Cardenas, 43, the symbolic leader of Mexico's Gulf Cartel -- known for its violent methods of intimidation and for working closely with corrupt law officials and business people in Mexico and the United States -- avoided Colorado's highest-security supermax U.S. Penitentiary Administrative Maximum Facility for "the worse of the worst" criminals and instead checked in to the U.S. Penitentiary, Atlanta, where he is to spend 25 years without the possibility of parole, the records indicate.
Unlike the harshness of Florence, Colorado's ADX Florence prison, where inmates are locked in tomblike cells and rarely see the light of day, USP Atlanta lets inmates walk the razor-wire-surrounded facility to go to meals, to the library or for recreation, the Houston Chronicle reported Thursday.

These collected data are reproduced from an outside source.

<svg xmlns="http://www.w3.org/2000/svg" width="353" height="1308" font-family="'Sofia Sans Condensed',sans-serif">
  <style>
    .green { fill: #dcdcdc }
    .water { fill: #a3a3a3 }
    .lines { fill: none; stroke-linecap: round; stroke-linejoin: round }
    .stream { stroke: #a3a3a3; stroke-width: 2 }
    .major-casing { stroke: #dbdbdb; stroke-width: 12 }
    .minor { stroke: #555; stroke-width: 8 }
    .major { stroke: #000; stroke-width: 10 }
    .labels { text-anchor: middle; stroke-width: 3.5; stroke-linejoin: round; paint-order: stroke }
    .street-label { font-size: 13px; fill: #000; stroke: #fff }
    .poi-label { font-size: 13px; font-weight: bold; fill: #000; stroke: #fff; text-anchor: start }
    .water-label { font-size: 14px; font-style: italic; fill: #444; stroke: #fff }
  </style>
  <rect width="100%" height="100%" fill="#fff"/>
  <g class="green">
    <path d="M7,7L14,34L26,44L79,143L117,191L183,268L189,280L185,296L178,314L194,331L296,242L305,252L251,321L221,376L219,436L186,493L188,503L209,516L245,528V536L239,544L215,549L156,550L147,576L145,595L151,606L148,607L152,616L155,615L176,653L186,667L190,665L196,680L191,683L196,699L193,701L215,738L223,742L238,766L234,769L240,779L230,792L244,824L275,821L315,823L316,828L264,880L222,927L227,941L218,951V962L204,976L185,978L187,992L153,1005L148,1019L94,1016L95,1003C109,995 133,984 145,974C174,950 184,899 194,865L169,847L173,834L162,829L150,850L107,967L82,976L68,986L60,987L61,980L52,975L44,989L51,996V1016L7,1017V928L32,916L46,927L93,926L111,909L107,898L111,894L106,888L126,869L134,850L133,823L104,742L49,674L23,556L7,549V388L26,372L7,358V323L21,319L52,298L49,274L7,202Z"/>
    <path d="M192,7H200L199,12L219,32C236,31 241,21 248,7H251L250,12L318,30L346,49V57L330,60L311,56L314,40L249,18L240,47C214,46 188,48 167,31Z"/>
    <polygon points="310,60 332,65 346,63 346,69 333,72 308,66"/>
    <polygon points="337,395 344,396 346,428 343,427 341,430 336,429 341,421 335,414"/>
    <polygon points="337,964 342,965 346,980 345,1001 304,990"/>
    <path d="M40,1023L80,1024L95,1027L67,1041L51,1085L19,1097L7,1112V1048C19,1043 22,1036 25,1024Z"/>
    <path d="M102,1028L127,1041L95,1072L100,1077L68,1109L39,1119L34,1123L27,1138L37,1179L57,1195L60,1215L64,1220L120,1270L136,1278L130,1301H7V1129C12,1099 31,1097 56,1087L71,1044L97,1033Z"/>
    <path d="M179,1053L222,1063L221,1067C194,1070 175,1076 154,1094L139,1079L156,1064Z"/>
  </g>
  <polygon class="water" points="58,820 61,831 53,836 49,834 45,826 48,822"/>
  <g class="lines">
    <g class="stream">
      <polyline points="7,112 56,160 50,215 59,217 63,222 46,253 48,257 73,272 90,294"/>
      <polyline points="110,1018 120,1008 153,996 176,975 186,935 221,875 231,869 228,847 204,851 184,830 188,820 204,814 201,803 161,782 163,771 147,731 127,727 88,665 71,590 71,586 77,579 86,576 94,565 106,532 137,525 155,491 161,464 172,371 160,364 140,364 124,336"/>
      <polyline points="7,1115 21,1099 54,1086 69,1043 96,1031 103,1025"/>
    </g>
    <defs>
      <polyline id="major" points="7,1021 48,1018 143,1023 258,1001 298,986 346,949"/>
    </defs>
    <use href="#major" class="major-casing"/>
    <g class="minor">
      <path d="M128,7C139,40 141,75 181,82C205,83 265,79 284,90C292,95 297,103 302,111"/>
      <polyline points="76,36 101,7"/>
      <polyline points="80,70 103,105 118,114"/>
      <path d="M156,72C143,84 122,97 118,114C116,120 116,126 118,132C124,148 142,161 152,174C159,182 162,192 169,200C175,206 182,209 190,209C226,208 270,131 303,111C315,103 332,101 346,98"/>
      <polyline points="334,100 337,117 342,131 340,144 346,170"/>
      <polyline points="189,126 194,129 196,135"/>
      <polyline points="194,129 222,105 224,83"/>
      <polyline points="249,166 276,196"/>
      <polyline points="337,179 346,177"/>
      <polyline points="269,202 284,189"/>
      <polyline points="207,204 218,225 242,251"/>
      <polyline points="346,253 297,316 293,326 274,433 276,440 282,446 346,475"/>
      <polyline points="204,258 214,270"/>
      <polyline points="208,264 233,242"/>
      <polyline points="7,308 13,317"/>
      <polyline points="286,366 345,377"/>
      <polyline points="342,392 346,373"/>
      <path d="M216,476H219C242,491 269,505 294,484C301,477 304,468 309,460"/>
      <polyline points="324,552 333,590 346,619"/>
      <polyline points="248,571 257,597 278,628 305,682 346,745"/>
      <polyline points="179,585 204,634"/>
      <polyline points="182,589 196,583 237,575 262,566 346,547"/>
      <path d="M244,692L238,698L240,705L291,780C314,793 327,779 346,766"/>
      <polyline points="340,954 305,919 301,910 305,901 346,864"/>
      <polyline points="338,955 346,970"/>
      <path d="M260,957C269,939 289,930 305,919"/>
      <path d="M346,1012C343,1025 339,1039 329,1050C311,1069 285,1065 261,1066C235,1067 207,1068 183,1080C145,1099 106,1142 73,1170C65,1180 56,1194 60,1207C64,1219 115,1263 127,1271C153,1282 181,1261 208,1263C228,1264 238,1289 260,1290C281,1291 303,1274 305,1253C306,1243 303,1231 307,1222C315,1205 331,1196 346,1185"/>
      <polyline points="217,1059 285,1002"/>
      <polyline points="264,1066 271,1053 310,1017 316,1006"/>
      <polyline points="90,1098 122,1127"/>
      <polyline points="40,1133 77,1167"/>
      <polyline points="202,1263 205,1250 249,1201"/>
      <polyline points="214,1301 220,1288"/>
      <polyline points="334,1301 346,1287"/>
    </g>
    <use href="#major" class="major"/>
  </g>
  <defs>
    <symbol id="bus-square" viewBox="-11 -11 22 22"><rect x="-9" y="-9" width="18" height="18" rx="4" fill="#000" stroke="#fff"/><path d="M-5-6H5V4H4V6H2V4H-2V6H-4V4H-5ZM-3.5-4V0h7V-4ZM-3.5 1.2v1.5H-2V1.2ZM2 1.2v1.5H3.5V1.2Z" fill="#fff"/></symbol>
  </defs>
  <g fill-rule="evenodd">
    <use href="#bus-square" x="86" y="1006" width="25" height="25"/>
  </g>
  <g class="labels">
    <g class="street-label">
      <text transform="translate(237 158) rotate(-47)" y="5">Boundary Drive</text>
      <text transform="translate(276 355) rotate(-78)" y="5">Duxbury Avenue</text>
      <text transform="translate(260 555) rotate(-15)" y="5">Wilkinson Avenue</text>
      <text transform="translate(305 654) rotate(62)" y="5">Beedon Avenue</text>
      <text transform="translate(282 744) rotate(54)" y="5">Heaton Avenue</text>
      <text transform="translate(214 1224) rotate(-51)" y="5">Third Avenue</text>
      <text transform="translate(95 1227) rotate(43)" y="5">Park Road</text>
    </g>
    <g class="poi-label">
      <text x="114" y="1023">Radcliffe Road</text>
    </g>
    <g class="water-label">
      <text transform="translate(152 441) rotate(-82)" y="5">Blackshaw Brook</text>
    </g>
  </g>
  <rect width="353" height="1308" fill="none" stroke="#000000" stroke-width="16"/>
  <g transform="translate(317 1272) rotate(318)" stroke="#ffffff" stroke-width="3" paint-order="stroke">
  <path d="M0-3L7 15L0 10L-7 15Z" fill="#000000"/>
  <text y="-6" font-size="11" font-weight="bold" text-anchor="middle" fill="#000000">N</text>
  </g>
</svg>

Until now, Cardenas was kept in secret locations for security reasons, the newspaper said.
In 1999 Cardenas allegedly threatened to kill two U.S. federal agents -- one from the FBI and the other from the Drug Enforcement Administration -- who were transporting a Gulf Cartel informant through Matamoros, Mexico, across the Rio Grande from Brownsville, Texas.

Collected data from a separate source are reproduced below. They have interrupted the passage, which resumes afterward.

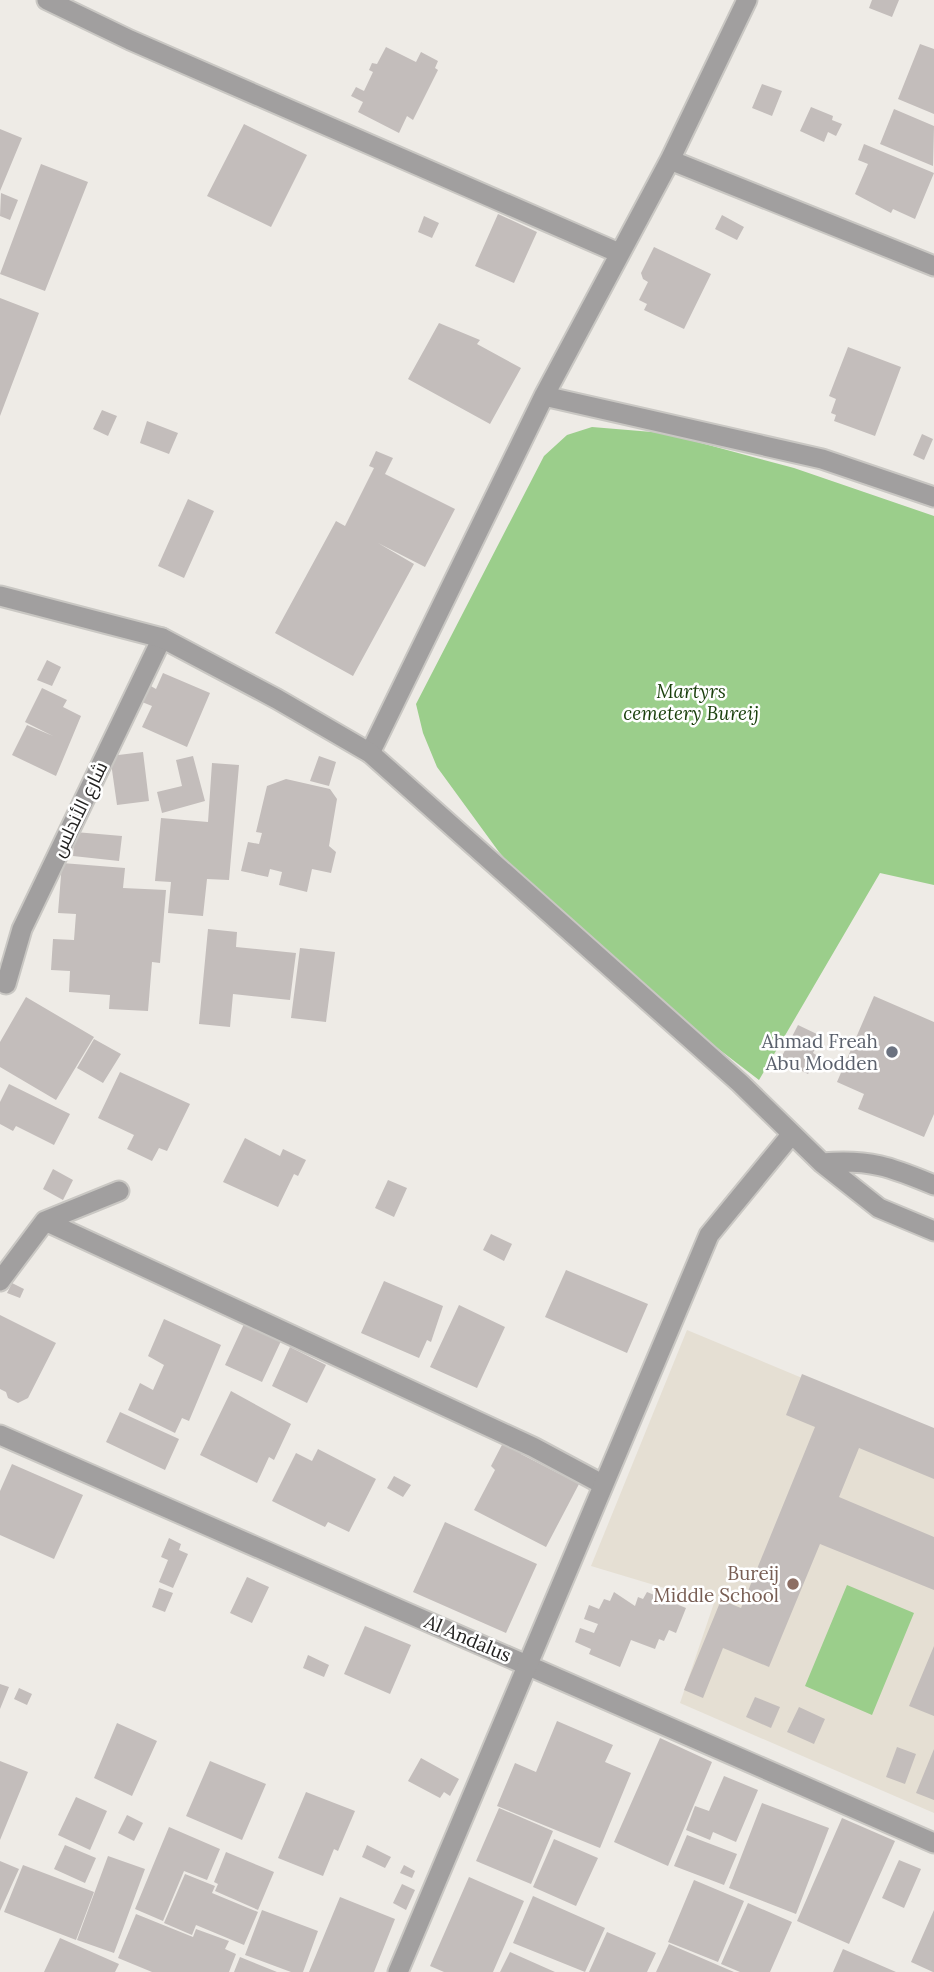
<svg xmlns="http://www.w3.org/2000/svg" width="934" height="1972" viewBox="0 0 934 1972" font-family="Lora,Cairo,serif">
  <style>
    .built { fill: #e5dfd3 }
    .green { fill: #9bce8b }
    .building { fill: #c3bdbb }
    .lines { fill: none; stroke-linecap: round; stroke-linejoin: round }
    .service-casing { stroke: #c9c7c3; stroke-width: 23 }
    .minor-casing { stroke: #c9c7c3; stroke-width: 23 }
    .tertiary-casing { stroke: #c9c7c3; stroke-width: 23 }
    .service { stroke: #a19f9f; stroke-width: 19 }
    .minor { stroke: #a19f9f; stroke-width: 19 }
    .tertiary { stroke: #a19f9f; stroke-width: 19 }
    .worship-dot { fill: #6b7280; stroke: #fff; stroke-width: 2.5 }
    .education-dot { fill: #8d6e63; stroke: #fff; stroke-width: 2.5 }
    .labels { text-anchor: middle; dominant-baseline: central; stroke-width: 5; stroke-linejoin: round; paint-order: stroke }
    .park-label { font-size: 19px; font-style: italic; fill: #193f0b; stroke: #fff }
    .street-label { font-size: 19px; fill: #232221; stroke: #fff }
    .worship-label { font-size: 19px; fill: #5b616d; stroke: #fff; text-anchor: end }
    .education-label { font-size: 19px; fill: #785e54; stroke: #fff; text-anchor: end }
  </style>
  <rect width="100%" height="100%" fill="#eeebe6"/>
  <path class="built" d="M 687,1330 L 934,1433 L 934,1813 L 680,1703 L 714,1603 L 591,1566 Z"/>
  <path class="green" d="M 592,427 L 664,433 L 794,468 L 934,516 L 934,885 L 880,873 L 759,1080 L 579,942 L 499,852 L 437,767 L 423,733 L 416,704 L 544,456 L 567,435 Z
    M 847,1585 L 914,1613 L 872,1715 L 805,1686 Z"/>
  <path class="building" d="M 872,0 L 899,0 L 892,17 L 869,8 Z
    M 920,44 L 934,49 L 934,114 L 898,99 Z
    M 386,47 L 416,62 L 421,52 L 438,61 L 435,68 L 438,70 L 413,120 L 407,116 L 399,133 L 358,112 L 363,102 L 351,96 L 356,87 L 364,91 L 373,72 L 369,70 L 372,63 L 377,64 Z
    M 762,84 L 782,91 L 772,116 L 752,108 Z
    M 811,107 L 833,116 L 832,120 L 842,124 L 836,136 L 828,132 L 824,142 L 800,131 Z
    M 894,109 L 934,126 L 933,166 L 880,144 Z
    M 244,124 L 307,155 L 271,227 L 207,196 Z
    M 0,129 L 22,138 L 0,191 Z
    M 864,144 L 934,173 L 915,219 L 893,209 L 891,213 L 855,194 L 868,164 L 858,160 Z
    M 41,164 L 88,182 L 45,291 L 0,274 Z
    M 1,193 L 18,200 L 10,220 L 0,216 Z
    M 498,214 L 537,232 L 514,283 L 475,266 Z
    M 722,215 L 744,227 L 737,240 L 715,229 Z
    M 424,216 L 439,223 L 432,238 L 418,232 Z
    M 654,247 L 711,274 L 684,329 L 644,310 L 647,304 L 639,300 L 648,282 L 643,279 L 641,273 Z
    M 0,298 L 39,313 L 0,416 Z
    M 439,323 L 480,340 L 477,344 L 521,368 L 490,424 L 408,379 Z
    M 848,347 L 901,367 L 875,436 L 834,421 L 836,415 L 831,413 L 836,399 L 829,396 Z
    M 102,410 L 117,416 L 108,436 L 93,429 Z
    M 147,421 L 178,433 L 169,454 L 140,443 Z
    M 922,434 L 933,439 L 924,460 L 913,455 Z
    M 376,451 L 393,458 L 385,474 L 455,509 L 425,567 L 378,543 L 414,564 L 353,676 L 275,633 L 336,521 L 345,526 L 374,468 L 369,466 Z
    M 188,499 L 214,511 L 184,578 L 158,566 Z
    M 47,660 L 61,667 L 52,686 L 37,680 Z
    M 163,673 L 210,693 L 187,747 L 142,727 L 152,706 L 142,702 L 149,685 L 156,689 Z
    M 42,688 L 67,700 L 63,707 L 81,716 L 56,776 L 12,755 L 27,725 L 53,736 L 25,722 Z
    M 143,752 L 149,801 L 117,805 L 110,756 Z
    M 193,756 L 205,801 L 162,813 L 157,792 L 182,786 L 176,760 Z
    M 319,756 L 336,762 L 329,786 L 310,781 Z
    M 212,763 L 239,765 L 229,880 L 207,879 L 203,916 L 168,913 L 171,882 L 155,881 L 161,818 L 208,822 Z
    M 286,779 L 330,789 L 337,799 L 329,846 L 336,852 L 331,873 L 312,869 L 307,892 L 279,885 L 282,872 L 270,869 L 268,877 L 241,871 L 248,842 L 259,844 L 262,833 L 256,832 L 267,786 Z
    M 75,832 L 122,836 L 119,861 L 73,856 Z
    M 62,863 L 125,868 L 123,888 L 166,890 L 160,963 L 152,962 L 148,1011 L 109,1009 L 110,995 L 69,992 L 70,971 L 51,970 L 53,939 L 74,940 L 76,914 L 58,913 Z
    M 208,929 L 237,932 L 236,947 L 296,953 L 290,1000 L 233,994 L 230,1027 L 199,1024 Z
    M 300,948 L 335,952 L 326,1022 L 291,1018 Z
    M 874,996 L 934,1022 L 934,1114 L 924,1137 L 858,1109 L 864,1094 L 837,1082 Z
    M 26,997 L 94,1037 L 56,1100 L 0,1067 L 0,1042 Z
    M 798,1025 L 821,1036 L 813,1053 L 818,1056 L 808,1074 L 780,1060 Z
    M 94,1039 L 121,1054 L 103,1083 L 77,1068 Z
    M 120,1072 L 190,1104 L 167,1151 L 159,1148 L 152,1161 L 127,1149 L 134,1135 L 98,1118 Z
    M 9,1084 L 70,1114 L 54,1145 L 16,1126 L 13,1131 L 0,1124 L 0,1102 Z
    M 245,1138 L 280,1156 L 283,1149 L 306,1160 L 298,1176 L 294,1174 L 278,1207 L 223,1182 Z
    M 53,1169 L 73,1180 L 63,1200 L 43,1189 Z
    M 388,1180 L 407,1188 L 394,1217 L 375,1208 Z
    M 491,1234 L 512,1244 L 504,1261 L 483,1250 Z
    M 566,1270 L 648,1304 L 627,1353 L 545,1317 Z
    M 384,1281 L 443,1306 L 431,1342 L 427,1340 L 419,1358 L 361,1333 Z
    M 12,1283 L 24,1289 L 20,1298 L 7,1293 Z
    M 459,1305 L 505,1327 L 477,1388 L 430,1367 Z
    M 0,1315 L 56,1343 L 28,1398 L 18,1403 L 8,1398 L 6,1392 L 0,1389 Z
    M 164,1319 L 221,1345 L 189,1421 L 182,1418 L 175,1433 L 128,1410 L 140,1383 L 153,1390 L 164,1365 L 148,1356 Z
    M 244,1324 L 281,1341 L 262,1382 L 225,1365 Z
    M 290,1347 L 326,1365 L 307,1403 L 272,1386 Z
    M 802,1374 L 934,1428 L 934,1479 L 859,1448 L 839,1497 L 934,1537 L 934,1590 L 820,1544 L 769,1667 L 723,1648 L 703,1698 L 684,1690 L 721,1600 L 741,1608 L 815,1427 L 786,1415 Z
    M 231,1391 L 291,1424 L 274,1460 L 269,1457 L 257,1483 L 200,1455 Z
    M 120,1412 L 179,1439 L 165,1470 L 106,1442 Z
    M 504,1441 L 523,1451 L 521,1454 L 579,1484 L 546,1547 L 474,1510 L 495,1470 L 491,1466 Z
    M 318,1449 L 376,1479 L 349,1532 L 328,1522 L 325,1527 L 272,1501 L 296,1453 L 312,1461 Z
    M 12,1464 L 83,1495 L 54,1559 L 0,1535 L 0,1491 Z
    M 394,1476 L 411,1485 L 403,1497 L 387,1488 Z
    M 445,1522 L 537,1564 L 506,1633 L 413,1592 Z
    M 169,1538 L 181,1544 L 179,1550 L 188,1554 L 173,1588 L 159,1582 L 168,1560 L 161,1557 Z
    M 247,1577 L 269,1587 L 252,1623 L 230,1613 Z
    M 159,1588 L 173,1593 L 165,1612 L 152,1607 Z
    M 614,1592 L 635,1606 L 638,1597 L 643,1599 L 647,1592 L 686,1608 L 676,1633 L 669,1630 L 664,1641 L 659,1639 L 655,1649 L 631,1640 L 620,1667 L 589,1654 L 591,1649 L 575,1642 L 580,1628 L 594,1633 L 598,1624 L 584,1619 L 589,1605 L 599,1609 L 604,1599 L 610,1601 Z
    M 365,1626 L 411,1645 L 390,1694 L 344,1674 Z
    M 934,1646 L 934,1716 L 909,1706 Z
    M 308,1655 L 329,1665 L 324,1677 L 303,1668 Z
    M 0,1684 L 9,1687 L 0,1709 Z
    M 19,1688 L 32,1694 L 27,1705 L 14,1699 Z
    M 755,1697 L 780,1707 L 771,1728 L 746,1717 Z
    M 799,1707 L 825,1719 L 814,1744 L 787,1732 Z
    M 557,1721 L 613,1745 L 605,1762 L 631,1773 L 600,1848 L 497,1806 L 515,1763 L 536,1772 Z
    M 117,1723 L 157,1741 L 132,1796 L 94,1778 Z
    M 660,1738 L 712,1762 L 668,1866 L 614,1842 Z
    M 897,1747 L 916,1754 L 905,1784 L 886,1777 Z
    M 934,1749 L 934,1800 L 916,1793 Z
    M 421,1758 L 459,1779 L 450,1796 L 444,1792 L 440,1798 L 408,1781 Z
    M 0,1761 L 28,1772 L 0,1840 Z
    M 210,1761 L 266,1784 L 242,1840 L 186,1816 Z
    M 724,1776 L 758,1790 L 736,1842 L 713,1832 L 710,1840 L 686,1830 L 695,1806 L 709,1811 Z
    M 306,1792 L 355,1811 L 338,1851 L 334,1849 L 323,1876 L 278,1858 Z
    M 76,1797 L 107,1811 L 90,1850 L 58,1835 Z
    M 762,1803 L 829,1828 L 796,1914 L 729,1888 Z
    M 499,1808 L 553,1831 L 531,1884 L 476,1861 Z
    M 127,1815 L 143,1823 L 134,1841 L 118,1833 Z
    M 842,1818 L 895,1841 L 849,1944 L 797,1921 Z
    M 169,1827 L 220,1849 L 207,1880 L 184,1871 L 163,1921 L 135,1909 Z
    M 687,1835 L 737,1854 L 724,1885 L 674,1866 Z
    M 554,1839 L 598,1858 L 576,1906 L 533,1887 Z
    M 65,1845 L 96,1858 L 85,1883 L 54,1869 Z
    M 367,1845 L 391,1857 L 385,1868 L 362,1857 Z
    M 226,1852 L 274,1872 L 258,1910 L 215,1891 L 218,1884 L 214,1882 Z
    M 108,1856 L 145,1869 L 114,1953 L 77,1940 Z
    M 899,1860 L 921,1869 L 904,1908 L 882,1898 Z
    M 0,1861 L 19,1869 L 0,1911 Z
    M 23,1865 L 94,1892 L 76,1940 L 4,1912 Z
    M 404,1865 L 415,1871 L 412,1878 L 400,1873 Z
    M 185,1874 L 215,1886 L 212,1893 L 258,1912 L 244,1945 L 196,1925 L 192,1935 L 164,1923 Z
    M 469,1877 L 524,1901 L 493,1972 L 444,1972 L 430,1966 Z
    M 694,1880 L 744,1901 L 718,1962 L 668,1942 Z
    M 402,1884 L 415,1890 L 406,1910 L 393,1903 Z
    M 533,1896 L 605,1928 L 585,1972 L 513,1943 Z
    M 340,1897 L 395,1919 L 374,1972 L 309,1972 Z
    M 748,1903 L 792,1922 L 770,1972 L 740,1972 L 721,1964 Z
    M 262,1910 L 318,1931 L 303,1972 L 291,1972 L 245,1955 Z
    M 934,1910 L 934,1972 L 933,1972 L 911,1962 Z
    M 136,1914 L 193,1937 L 196,1929 L 229,1941 L 225,1949 L 236,1954 L 229,1972 L 152,1972 L 118,1958 Z
    M 607,1932 L 656,1953 L 647,1972 L 589,1972 Z
    M 60,1938 L 119,1964 L 115,1972 L 44,1972 Z
    M 669,1944 L 734,1972 L 656,1972 Z
    M 843,1949 L 896,1972 L 833,1972 Z
    M 510,1952 L 555,1972 L 500,1972 Z
    M 240,1957 L 277,1972 L 234,1972 Z"/>
  <g class="lines">
    <defs>
      <path id="service" d="M 45,1221 L 119,1191
        M 0,1281 L 45,1221 L 533,1447 L 602,1484"/>
      <path id="minor" d="M 47,0 L 130,40 L 619,253
        M 670,160 L 934,266
        M 544,396 L 822,459 L 934,497
        M 370,753 L 544,396 L 670,160 L 747,0
        M 6,984 L 22,929 L 162,638
        M 0,1435 L 934,1843"/>
      <path id="tertiary" d="M 0,596 L 162,638 L 277,699 L 370,753 L 740,1083 L 822,1163 L 879,1208 L 934,1231
        M 822,1163 C 870,1159 891,1167 934,1185
        M 398,1972 L 709,1235 L 791,1135"/>
    </defs>
    <use href="#service" class="service-casing"/>
    <use href="#minor" class="minor-casing"/>
    <use href="#tertiary" class="tertiary-casing"/>
    <use href="#service" class="service"/>
    <use href="#minor" class="minor"/>
    <use href="#tertiary" class="tertiary"/>
  </g>
  <circle class="worship-dot" cx="892" cy="1052" r="7"/>
  <circle class="education-dot" cx="793" cy="1584" r="7"/>
  <g class="labels">
    <g class="park-label">
      <text x="691" y="691">Martyrs<tspan x="691" dy="22">cemetery Bureij</tspan></text>
    </g>
    <g class="street-label">
      <text transform="translate(79 809) rotate(-64)">شارع الأندلس</text>
      <text transform="translate(468 1638) rotate(23)">Al Andalus</text>
    </g>
    <g class="worship-label">
      <text x="878" y="1041">Ahmad Freah<tspan x="878" dy="22">Abu Modden</tspan></text>
    </g>
    <g class="education-label">
      <text x="779" y="1573">Bureij<tspan x="779" dy="22">Middle School</tspan></text>
    </g>
  </g>
</svg>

Cardenas and more than a dozen of his men allegedly surrounded the agents' car, reports indicated. After a tense standoff, the agents were able to walk away from the situation.
The FBI later offered a $2 million bounty for Cardenas' arrest. He was captured in Matamoros by the Mexican army after a gun battle March 14, 2003, and extradited to the United States Jan. 20, 2007, to stand trial for conspiracy to import large quantities of cocaine into the United States, as well as for the 1999 incident with the two U.S. agents.
He was sentenced Feb. 24 to 25 years in prison.